Но ужасающими были потери и среди унтер-офицеров. В одном пехотном полку 11-й танковой дивизии, например, согласно статистике, еще до начала операции «Тайфун» потери унтер-офицеров составили 48 человек. К концу года эта цифра выросла до 79 человек убитыми и 210 ранеными. Эффективная численность роты должна составлять 150–170 человек. Периоды интенсивных боев, приходившиеся на июль — август 1941 года, наиболее тяжело отразились на унтер-офицерах и опытных солдатах. Из 29 погибших в июле все до единого принадлежали именно к упомянутой категории. Как правило, число раненых в три раза превышало число убитых.
Обычно пехотная дивизия вермахта имела в составе 518 офицеров, 2573 унтер-офицера и 13 667 человек рядового состава. То есть 18,8 % личного состава приходится на унтер-офицеров. Есть свидетельства — в частности, по 110-му пехотному полку, что потери унтер-офицеров были куда выше потерь рядового состава. Иными словами, еще до начала наступления на главном направлении немецкая армия на Восточном фронте лишилась свыше трети младшего командного состава. Естественно, подобные резкие смены в структуре войск не могли не сказаться на их боеспособности, утрачивалась тактическая гибкость и оперативная эффективность.
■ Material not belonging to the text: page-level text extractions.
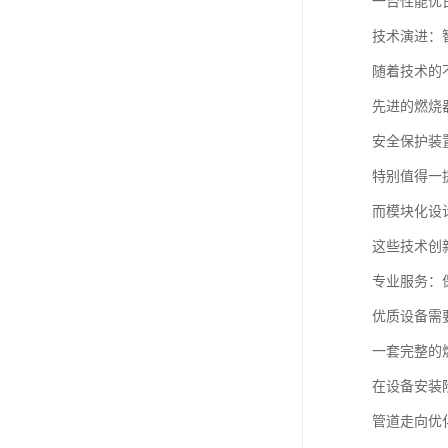
一台性能优
技术演进：
随着技术的
先进的燃烧
安全保护装
特别值得一
而模块化设
这些技术创
专业服务：
优质设备需
一套完整的
在设备安装
管道走向优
По словам Герхарда Майера, служившего в артиллерийском подразделении, только бои за форсирование Днепра 23 июля «стоили нам большой крови». Численный состав офицеров его дивизии уменьшился почти на 80 %. Он не скрывает отчаяния:
«Поверить среди этого запаха тлена в то, что жизнь имеет начало и конец, и в этом и заключается суть нашего существования, я отказываюсь. Мне кажется просто идиотизмом, что в мире до сих пор не наведут в этом смысле порядка».
Три недели спустя Майер напишет об «уничтоженных двух третях дивизии» и о том, что ее командир раненым угодил в плен к русским. Дивизия перешла к обороне.
«Когда я отправился в странствие по этой ужасной «дороге скорби», ведущей от артиллерийских позиций к штабу, мне бросились в глаза ряды свежих могильных холмиков по обе стороны дороги».
Под одним из этих холмиков обрел вечный покой его друг, командир взвода связи, его земляк, тоже родом из Вюрцбурга. Тогда они вспоминали старые деньки, и его друг поднялся перевернуть разложенную в нескольких метрах от них для просушки на солнце шинель. И, как вспоминает Майер, «в ту же секунду ему в голову попал осколок снаряда». Его командир батареи, отец троих сыновей, тоже погиб неподалеку.